One of the Web links leads to the Roots Cafe, a concert and dance series held at St. John's Church. Ken Delaney, one of the organizers of the series, is also a faithful customer at Normal's, where he values the "offbeat collection of cultural detritus and genuinely friendly folks on both sides of the counter" and the "sense of community."

"Normal's was intended as a cultural collective, as well as a business, from the start," says Berndt, so it's hardly surprising to find its fingers in so many pies eight years later.

More surprising is the open, inclusive feel of that collective, which makes it seem more like a daylight basement than a true underground.
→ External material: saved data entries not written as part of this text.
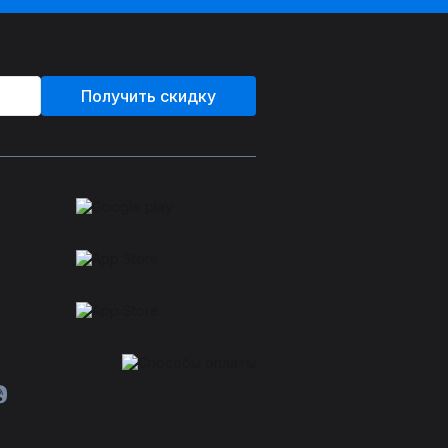
Получить скидку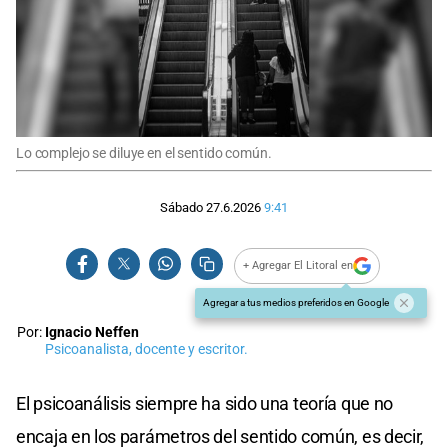
Lo complejo se diluye en el sentido común.
Sábado 27.6.2026
9:41
+ Agregar El Litoral en
Agregar a tus medios preferidos en Google
Por:
Ignacio Neffen
Psicoanalista, docente y escritor.
El psicoanálisis siempre ha sido una teoría que no
encaja en los parámetros del sentido común, es decir,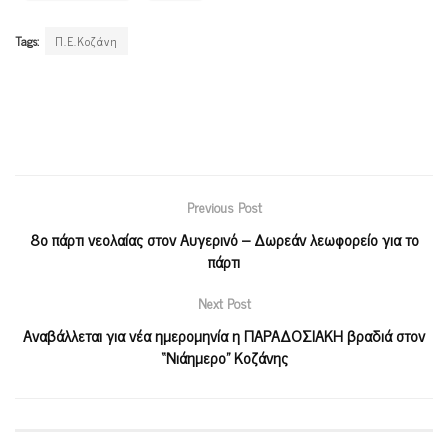
Tags:
Π.Ε.Κοζάνη
Previous Post
8ο πάρτι νεολαίας στον Αυγερινό – Δωρεάν λεωφορείο για το
πάρτι
Next Post
Αναβάλλεται για νέα ημερομηνία η ΠΑΡΑΔΟΣΙΑΚΗ βραδιά στον
“Νιάημερο” Κοζάνης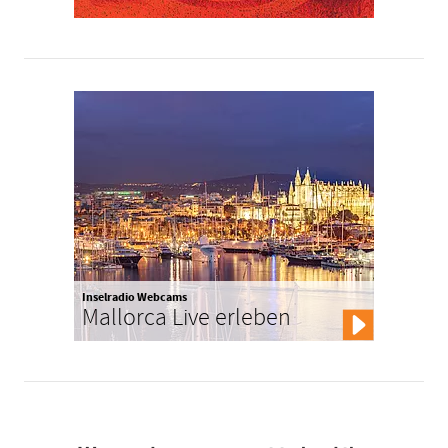
Inselradio Webcams
Mallorca Live erleben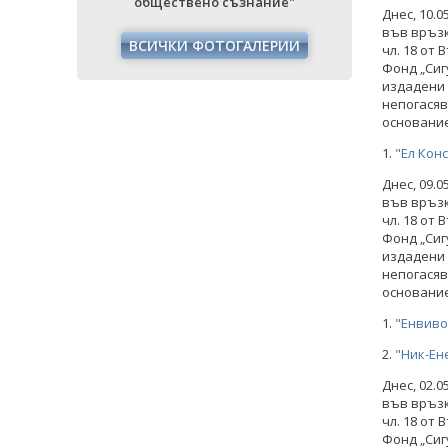
ие"
обществено съзнание"
обще
Днес, 10.
във връзк
РИИ
ВСИЧКИ ФОТОГАЛЕРИИ
ВСИЧ
чл. 18 от
Фонд „Сиг
издадени 
непогасяв
основание 
1.
"Ел Кон
Днес, 09.
във връзк
чл. 18 от
Фонд „Сиг
издадени 
непогасяв
основание 
1.
"Енвиво
2.
"Ник-Ен
Днес, 02.
във връзк
чл. 18 от
Фонд „Сиг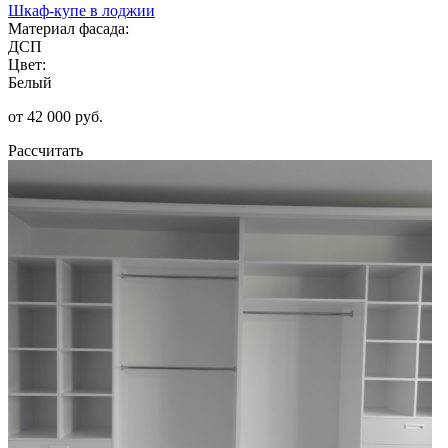
Шкаф-купе в лоджии
Материал фасада:
ДСП
Цвет:
Белый
от 42 000 руб.
Рассчитать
As a relative newcomer, Diana Froley -- the singer-songwriter-art therapist in whose band Wondolowski plays guitar -- says she feels like "part of a scene, but not a clique."

Catherine Pancake, a self-taught drummer-photographer-filmmaker-social worker and member of the Red Room Collective, attributes the store's success to the "hard-core habitual bohemian lifestyle" of its members, "which makes no compromise to the usual business people's obsession with profit and expansion." Her current project: a film adaptation of an Ackerman story about a man who sews himself a Vienna sausage suit.

The relationships at the heart of the bookstore, some of which go back to high school in Glen Burnie, are also a factor.

The most rewarding part of the Normal's experience, says Merchlinsky, is "being able to survive a consensus business situation and transform it to where the level of trust between us is so high, there is a negligible degree of tension."

"It's a rarity," says Pancake, "a crowd of people who are both truly intellectual and very supportive, artists and intellectuals who aren't academics and aren't competitive or exclusive, and are tied to the community in an unpretentious way. It's not normal."